Harper Lee, the girlie author of To Kill a Mockingbird
If you’re one of the sexist boors in my life (and I do keep a few around) you’ll probably argue that it’s not fair of me to still be feeling peevish about this article by Robert McCrum, a Guardian book columnist and blogger. All he did was compile a list of fifty literary “turning points.” In other words, he set out to define the most influential books ever written in English. But out of his fifty selections, a mere seven were authored by women. These seven are good, obvious entries like Jane Austen and Mary Wollstonecraft – people we don’t need much experience or education to have heard about if we’ve lived and read for long enough in an English-speaking country. We could call them no-brainers. But when it comes to finding traces of women in any kind of history, no-brainers are seldom sufficient.
Upon posting the list, poor McCrum was promptly smacked around by women not unlike me for making a list of influential books that’s light on writers who were also women. His answer to this criticism was another no-brainer. He made another list – a list of fifty influential books authored by women.
And I hate it.
Go ahead, Boor-Boys, tell me I’m deliberately creating a situation where it’s impossible for me to be satisfied. Tell me I enjoy complaining and I should accept this man’s goodwill toward women. Tell me I’m “hiding behind” the myth of female oppression just to maneuver into a position of strength. And then, keep reading.
I do appreciate McCrum’s attempt to correct the oversights of the original list. Some of them, like the omission of Harper Lee’s To Kill a Mockingbird (a novel just about every grade ten student in my country has read), are downright embarrassing. In McCrum’s own words, “My previous list reflected patriarchal values and a male-dominated literary culture.”
That’s a fine admission – and an accurate one. But does making a list exclusively for women remedy the overbearance of patriarchal values in the original list? Or does a separate list push women writers further into the margins of literary history? This is the question nagging at me when I read the list. Relegating women to a separate list buttresses the idea that writing done by women flows through a different stream than the one dominated by men. Oh, we can write. We can write really well. Men will admit that. But that this is not the same thing as admitting us into the real list.
A list made up only of women writers abets a version of literary history that’s too much like public washroom facilities. If we designate one bathroom (or list) as being for girls and a separate one as being for boys, we might wind up with a whole lot of elementary school shame and freakiness for people prone to indiscriminately wander through either door. We risk creating a system where male readers might avoid female writers for fear of getting a bad case of literary cooties.
One of the commenters on McCrum’s online article had the same reaction I have. He or she remarked that the implication is that the second list isn’t equal to the first one – to the real one.

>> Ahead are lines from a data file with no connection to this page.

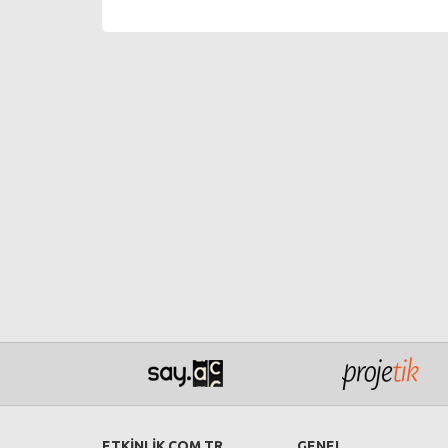
ETKİNLİK.COM.TR
GENEL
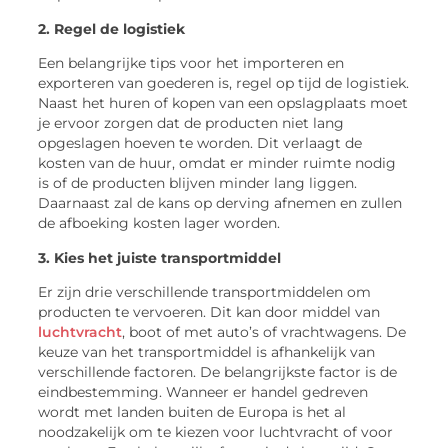
2. Regel de logistiek
Een belangrijke tips voor het importeren en
exporteren van goederen is, regel op tijd de logistiek.
Naast het huren of kopen van een opslagplaats moet
je ervoor zorgen dat de producten niet lang
opgeslagen hoeven te worden. Dit verlaagt de
kosten van de huur, omdat er minder ruimte nodig
is of de producten blijven minder lang liggen.
Daarnaast zal de kans op derving afnemen en zullen
de afboeking kosten lager worden.
3. Kies het juiste transportmiddel
Er zijn drie verschillende transportmiddelen om
producten te vervoeren. Dit kan door middel van
luchtvracht
, boot of met auto’s of vrachtwagens. De
keuze van het transportmiddel is afhankelijk van
verschillende factoren. De belangrijkste factor is de
eindbestemming. Wanneer er handel gedreven
wordt met landen buiten de Europa is het al
noodzakelijk om te kiezen voor luchtvracht of voor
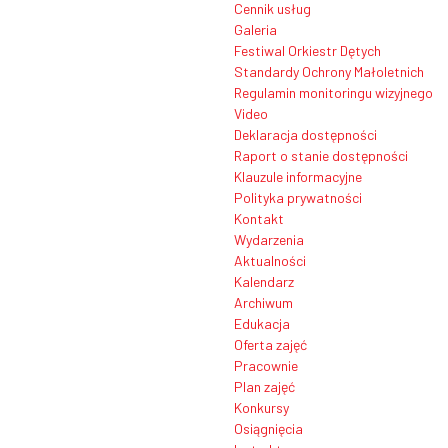
Cennik usług
Galeria
Festiwal Orkiestr Dętych
Standardy Ochrony Małoletnich
Regulamin monitoringu wizyjnego
Video
Deklaracja dostępności
Raport o stanie dostępności
Klauzule informacyjne
Polityka prywatności
Kontakt
Wydarzenia
Aktualności
Kalendarz
Archiwum
Edukacja
Oferta zajęć
Pracownie
Plan zajęć
Konkursy
Osiągnięcia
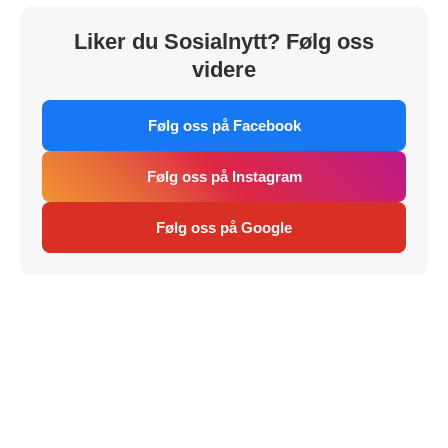
Liker du Sosialnytt? Følg oss
videre
Følg oss på Facebook
Følg oss på Instagram
Følg oss på Google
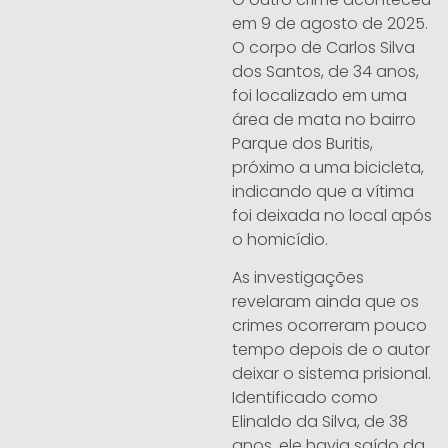
em 9 de agosto de 2025.
O corpo de Carlos Silva
dos Santos, de 34 anos,
foi localizado em uma
área de mata no bairro
Parque dos Buritis,
próximo a uma bicicleta,
indicando que a vítima
foi deixada no local após
o homicídio.
As investigações
revelaram ainda que os
crimes ocorreram pouco
tempo depois de o autor
deixar o sistema prisional.
Identificado como
Elinaldo da Silva, de 38
anos, ele havia saído da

This commenter was quickly warned by a fellow commenter that artificially including women on the real list just because we’d be more comfortable if they appeared there naturally would be “tokenism.” That term, of course, is a negative one meant to remind us that, before the twentieth century, women played a minor role in literary history. We were anomalies and curiosities and we called ourselves George.
I don’t accept avoiding tokenism as an excuse for making separate lists for men and women. The fact that it was so very difficult for women to write and to have their work published and read throughout literary history means the achievements of women writers are profoundly influential simply by virtue of the fact that they exist at all.
So what do I want from people like McCrum who have access to a forum powerful enough to turn a quick list into a lively, public discussion of the gender politics of literary history? Do I want him to commit some kind of intellectual dishonesty and jam a bunch of women writers he may not care for into his first list just to make things look fair?
No,that’s not it.
What I want is an acknowledgement of bias. McCrum admits that his list “makes no claim to be comprehensive” but he doesn’t tell us why. He doesn’t identify the margins his opinions could be pushed behind. Instead of speaking for the entire English-reading world, it’d be nice if he’d just speak for himself. When we read his list, I want it to have a long, difficult title like “The Fifty Most Influential Books for White British Men.” The same way he identified my demographic when he wrote the pink list, he should identify his own when he writes the blue list instead of assuming we all agree that his male perspective is the most valid perspective.